Hooker and Ritchey protested. Hooker thought he was investing in immortality when he offered the funds for the telescope. He had been promised that the instrument with his name on it would be the largest and most perfect instrument in the world. Now, he demanded a release from all further obligations if he paid the $45,000 in full.

Hale called on him, urging patience, but Hooker was adamant. He
wanted no part of a telescope built from a flawed disk. Without his funds the project threatened to unravel, and with it the hope for a new era of astrophysics and cosmology.

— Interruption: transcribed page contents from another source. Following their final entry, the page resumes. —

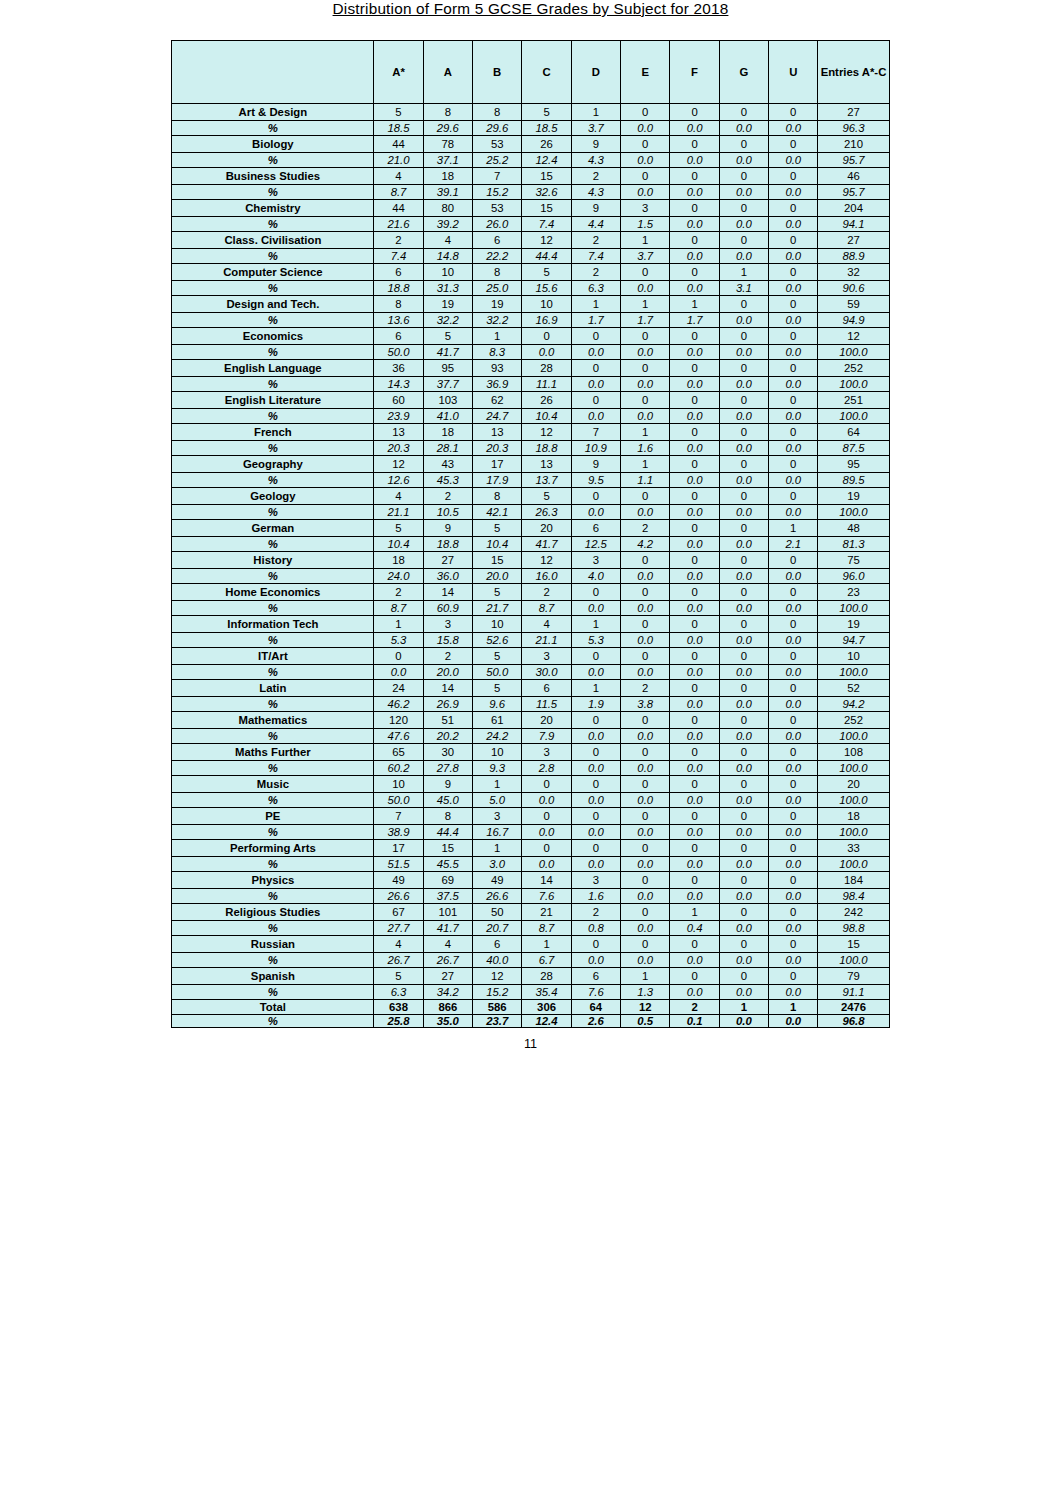Distribution of Form 5 GCSE Grades by Subject for 2018
| | A* | A | B | C | D | E | F | G | U | Entries A*-C |
| --- | --- | --- | --- | --- | --- | --- | --- | --- | --- | --- |
| Art & Design | 5 | 8 | 8 | 5 | 1 | 0 | 0 | 0 | 0 | 27 |
| % | 18.5 | 29.6 | 29.6 | 18.5 | 3.7 | 0.0 | 0.0 | 0.0 | 0.0 | 96.3 |
| Biology | 44 | 78 | 53 | 26 | 9 | 0 | 0 | 0 | 0 | 210 |
| % | 21.0 | 37.1 | 25.2 | 12.4 | 4.3 | 0.0 | 0.0 | 0.0 | 0.0 | 95.7 |
| Business Studies | 4 | 18 | 7 | 15 | 2 | 0 | 0 | 0 | 0 | 46 |
| % | 8.7 | 39.1 | 15.2 | 32.6 | 4.3 | 0.0 | 0.0 | 0.0 | 0.0 | 95.7 |
| Chemistry | 44 | 80 | 53 | 15 | 9 | 3 | 0 | 0 | 0 | 204 |
| % | 21.6 | 39.2 | 26.0 | 7.4 | 4.4 | 1.5 | 0.0 | 0.0 | 0.0 | 94.1 |
| Class. Civilisation | 2 | 4 | 6 | 12 | 2 | 1 | 0 | 0 | 0 | 27 |
| % | 7.4 | 14.8 | 22.2 | 44.4 | 7.4 | 3.7 | 0.0 | 0.0 | 0.0 | 88.9 |
| Computer Science | 6 | 10 | 8 | 5 | 2 | 0 | 0 | 1 | 0 | 32 |
| % | 18.8 | 31.3 | 25.0 | 15.6 | 6.3 | 0.0 | 0.0 | 3.1 | 0.0 | 90.6 |
| Design and Tech. | 8 | 19 | 19 | 10 | 1 | 1 | 1 | 0 | 0 | 59 |
| % | 13.6 | 32.2 | 32.2 | 16.9 | 1.7 | 1.7 | 1.7 | 0.0 | 0.0 | 94.9 |
| Economics | 6 | 5 | 1 | 0 | 0 | 0 | 0 | 0 | 0 | 12 |
| % | 50.0 | 41.7 | 8.3 | 0.0 | 0.0 | 0.0 | 0.0 | 0.0 | 0.0 | 100.0 |
| English Language | 36 | 95 | 93 | 28 | 0 | 0 | 0 | 0 | 0 | 252 |
| % | 14.3 | 37.7 | 36.9 | 11.1 | 0.0 | 0.0 | 0.0 | 0.0 | 0.0 | 100.0 |
| English Literature | 60 | 103 | 62 | 26 | 0 | 0 | 0 | 0 | 0 | 251 |
| % | 23.9 | 41.0 | 24.7 | 10.4 | 0.0 | 0.0 | 0.0 | 0.0 | 0.0 | 100.0 |
| French | 13 | 18 | 13 | 12 | 7 | 1 | 0 | 0 | 0 | 64 |
| % | 20.3 | 28.1 | 20.3 | 18.8 | 10.9 | 1.6 | 0.0 | 0.0 | 0.0 | 87.5 |
| Geography | 12 | 43 | 17 | 13 | 9 | 1 | 0 | 0 | 0 | 95 |
| % | 12.6 | 45.3 | 17.9 | 13.7 | 9.5 | 1.1 | 0.0 | 0.0 | 0.0 | 89.5 |
| Geology | 4 | 2 | 8 | 5 | 0 | 0 | 0 | 0 | 0 | 19 |
| % | 21.1 | 10.5 | 42.1 | 26.3 | 0.0 | 0.0 | 0.0 | 0.0 | 0.0 | 100.0 |
| German | 5 | 9 | 5 | 20 | 6 | 2 | 0 | 0 | 1 | 48 |
| % | 10.4 | 18.8 | 10.4 | 41.7 | 12.5 | 4.2 | 0.0 | 0.0 | 2.1 | 81.3 |
| History | 18 | 27 | 15 | 12 | 3 | 0 | 0 | 0 | 0 | 75 |
| % | 24.0 | 36.0 | 20.0 | 16.0 | 4.0 | 0.0 | 0.0 | 0.0 | 0.0 | 96.0 |
| Home Economics | 2 | 14 | 5 | 2 | 0 | 0 | 0 | 0 | 0 | 23 |
| % | 8.7 | 60.9 | 21.7 | 8.7 | 0.0 | 0.0 | 0.0 | 0.0 | 0.0 | 100.0 |
| Information Tech | 1 | 3 | 10 | 4 | 1 | 0 | 0 | 0 | 0 | 19 |
| % | 5.3 | 15.8 | 52.6 | 21.1 | 5.3 | 0.0 | 0.0 | 0.0 | 0.0 | 94.7 |
| IT/Art | 0 | 2 | 5 | 3 | 0 | 0 | 0 | 0 | 0 | 10 |
| % | 0.0 | 20.0 | 50.0 | 30.0 | 0.0 | 0.0 | 0.0 | 0.0 | 0.0 | 100.0 |
| Latin | 24 | 14 | 5 | 6 | 1 | 2 | 0 | 0 | 0 | 52 |
| % | 46.2 | 26.9 | 9.6 | 11.5 | 1.9 | 3.8 | 0.0 | 0.0 | 0.0 | 94.2 |
| Mathematics | 120 | 51 | 61 | 20 | 0 | 0 | 0 | 0 | 0 | 252 |
| % | 47.6 | 20.2 | 24.2 | 7.9 | 0.0 | 0.0 | 0.0 | 0.0 | 0.0 | 100.0 |
| Maths Further | 65 | 30 | 10 | 3 | 0 | 0 | 0 | 0 | 0 | 108 |
| % | 60.2 | 27.8 | 9.3 | 2.8 | 0.0 | 0.0 | 0.0 | 0.0 | 0.0 | 100.0 |
| Music | 10 | 9 | 1 | 0 | 0 | 0 | 0 | 0 | 0 | 20 |
| % | 50.0 | 45.0 | 5.0 | 0.0 | 0.0 | 0.0 | 0.0 | 0.0 | 0.0 | 100.0 |
| PE | 7 | 8 | 3 | 0 | 0 | 0 | 0 | 0 | 0 | 18 |
| % | 38.9 | 44.4 | 16.7 | 0.0 | 0.0 | 0.0 | 0.0 | 0.0 | 0.0 | 100.0 |
| Performing Arts | 17 | 15 | 1 | 0 | 0 | 0 | 0 | 0 | 0 | 33 |
| % | 51.5 | 45.5 | 3.0 | 0.0 | 0.0 | 0.0 | 0.0 | 0.0 | 0.0 | 100.0 |
| Physics | 49 | 69 | 49 | 14 | 3 | 0 | 0 | 0 | 0 | 184 |
| % | 26.6 | 37.5 | 26.6 | 7.6 | 1.6 | 0.0 | 0.0 | 0.0 | 0.0 | 98.4 |
| Religious Studies | 67 | 101 | 50 | 21 | 2 | 0 | 1 | 0 | 0 | 242 |
| % | 27.7 | 41.7 | 20.7 | 8.7 | 0.8 | 0.0 | 0.4 | 0.0 | 0.0 | 98.8 |
| Russian | 4 | 4 | 6 | 1 | 0 | 0 | 0 | 0 | 0 | 15 |
| % | 26.7 | 26.7 | 40.0 | 6.7 | 0.0 | 0.0 | 0.0 | 0.0 | 0.0 | 100.0 |
| Spanish | 5 | 27 | 12 | 28 | 6 | 1 | 0 | 0 | 0 | 79 |
| % | 6.3 | 34.2 | 15.2 | 35.4 | 7.6 | 1.3 | 0.0 | 0.0 | 0.0 | 91.1 |
| Total | 638 | 866 | 586 | 306 | 64 | 12 | 2 | 1 | 1 | 2476 |
| % | 25.8 | 35.0 | 23.7 | 12.4 | 2.6 | 0.5 | 0.1 | 0.0 | 0.0 | 96.8 |
11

The new round of squabbles with Hooker was too much for Hale’s frail health. Ever since the interview with his father before he graduated MIT, he had grown accustomed, in times of stress, to a painful ringing sensation in his ears and the ghastly headaches. Now, suddenly, the symptoms were accompanied by an uncontrollable and frightening vision: A little man appeared, as if in a dream, advising and berating Hale about the decisions of his life. The medical vocabulary of the time said his neurasthenia had progressed to nervous prostration. We would call it a nervous breakdown.

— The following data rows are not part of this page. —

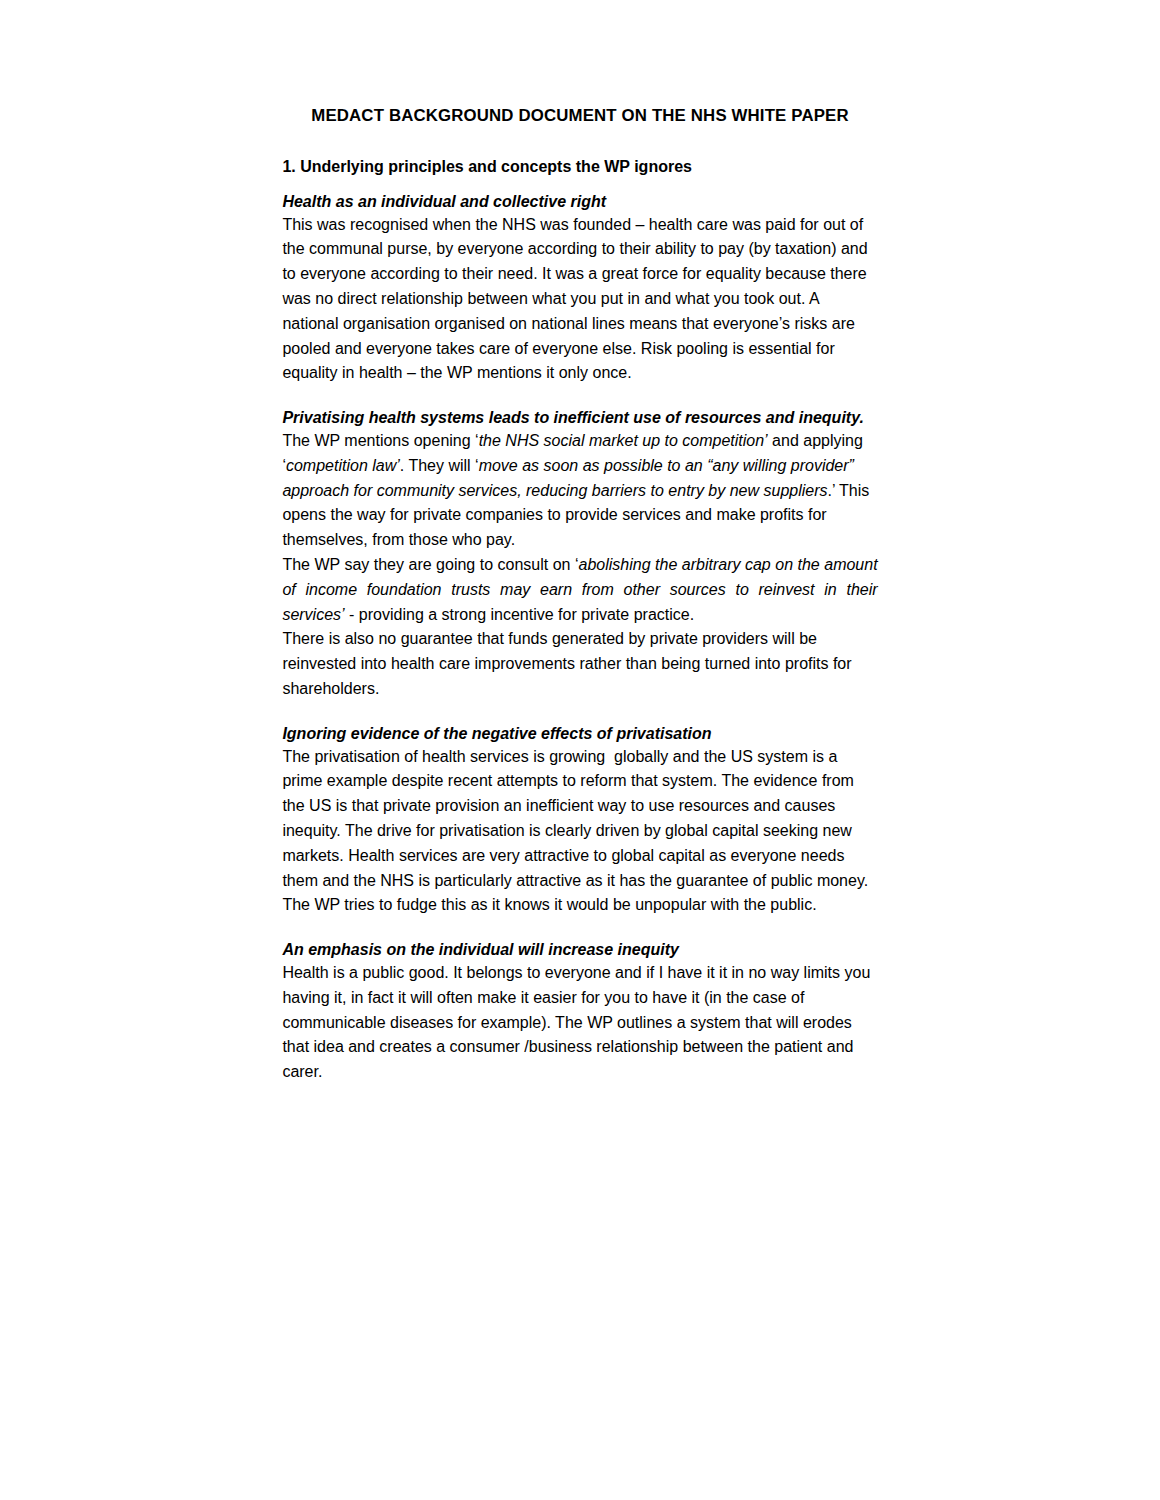MEDACT BACKGROUND DOCUMENT ON THE NHS WHITE PAPER
1. Underlying principles and concepts the WP ignores
Health as an individual and collective right
This was recognised when the NHS was founded – health care was paid for out of the communal purse, by everyone according to their ability to pay (by taxation) and to everyone according to their need. It was a great force for equality because there was no direct relationship between what you put in and what you took out. A national organisation organised on national lines means that everyone’s risks are pooled and everyone takes care of everyone else. Risk pooling is essential for equality in health – the WP mentions it only once.
Privatising health systems leads to inefficient use of resources and inequity.
The WP mentions opening ‘the NHS social market up to competition’ and applying ‘competition law’. They will ‘move as soon as possible to an “any willing provider” approach for community services, reducing barriers to entry by new suppliers.’ This opens the way for private companies to provide services and make profits for themselves, from those who pay.
The WP say they are going to consult on ‘abolishing the arbitrary cap on the amount of income foundation trusts may earn from other sources to reinvest in their services’ - providing a strong incentive for private practice.
There is also no guarantee that funds generated by private providers will be reinvested into health care improvements rather than being turned into profits for shareholders.
Ignoring evidence of the negative effects of privatisation
The privatisation of health services is growing globally and the US system is a prime example despite recent attempts to reform that system. The evidence from the US is that private provision an inefficient way to use resources and causes inequity. The drive for privatisation is clearly driven by global capital seeking new markets. Health services are very attractive to global capital as everyone needs them and the NHS is particularly attractive as it has the guarantee of public money. The WP tries to fudge this as it knows it would be unpopular with the public.
An emphasis on the individual will increase inequity
Health is a public good. It belongs to everyone and if I have it it in no way limits you having it, in fact it will often make it easier for you to have it (in the case of communicable diseases for example). The WP outlines a system that will erodes that idea and creates a consumer /business relationship between the patient and carer.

The doctors told Hale that that he had to get away again. Hale chose Egypt, via Menton on the Riviera. He had long been a close friend of James Breasted, the Orientalist on the University of Chicago faculty who was trying to record the history of the Nile Valley through hieroglyphs, and Breasted had suggested an itinerary. Once they were abroad Evelina censored his letters, trying to keep the worries from California at bay. But in each city Hale sneaked away to the telegraph office to send off queries on the progress of the telescope.

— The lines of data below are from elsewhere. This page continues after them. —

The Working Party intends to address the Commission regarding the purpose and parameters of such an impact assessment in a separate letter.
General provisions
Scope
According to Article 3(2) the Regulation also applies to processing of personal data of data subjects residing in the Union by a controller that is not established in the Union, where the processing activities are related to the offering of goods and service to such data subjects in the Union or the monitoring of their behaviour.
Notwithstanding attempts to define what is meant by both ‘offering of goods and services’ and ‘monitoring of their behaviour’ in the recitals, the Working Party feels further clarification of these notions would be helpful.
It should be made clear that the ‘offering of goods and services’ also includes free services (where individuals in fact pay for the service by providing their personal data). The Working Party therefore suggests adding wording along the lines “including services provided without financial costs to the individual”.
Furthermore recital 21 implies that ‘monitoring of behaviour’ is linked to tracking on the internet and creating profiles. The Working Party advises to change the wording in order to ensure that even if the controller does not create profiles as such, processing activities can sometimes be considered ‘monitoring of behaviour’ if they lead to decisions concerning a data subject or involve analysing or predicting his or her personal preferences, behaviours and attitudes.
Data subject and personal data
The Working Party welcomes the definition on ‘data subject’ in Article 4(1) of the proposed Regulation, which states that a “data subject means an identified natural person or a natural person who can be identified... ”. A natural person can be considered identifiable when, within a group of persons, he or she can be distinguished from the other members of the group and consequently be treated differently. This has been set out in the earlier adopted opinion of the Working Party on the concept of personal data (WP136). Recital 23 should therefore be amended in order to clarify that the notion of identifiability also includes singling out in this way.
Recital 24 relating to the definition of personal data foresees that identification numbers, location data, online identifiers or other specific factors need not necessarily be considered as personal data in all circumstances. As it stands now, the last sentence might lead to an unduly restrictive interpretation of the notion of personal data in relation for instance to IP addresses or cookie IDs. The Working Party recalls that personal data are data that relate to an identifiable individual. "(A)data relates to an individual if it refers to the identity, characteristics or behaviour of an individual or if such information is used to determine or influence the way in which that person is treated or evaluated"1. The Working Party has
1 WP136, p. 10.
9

No matter how far he traveled, Hale wasn’t alone. From Egypt to Rome, wherever he went, the little man appeared in visions, telling Hale that what he was doing wasn’t important, that the books he was reading didn’t matter, that his plans were nothing. Though George Hale did not confide in his wife, Evelina could see that her husband’s situation had worsened. She wrote to Walter Adams, the acting head of the Mount Wilson Observatory: “I wish that glass was in the bottom of the ocean.”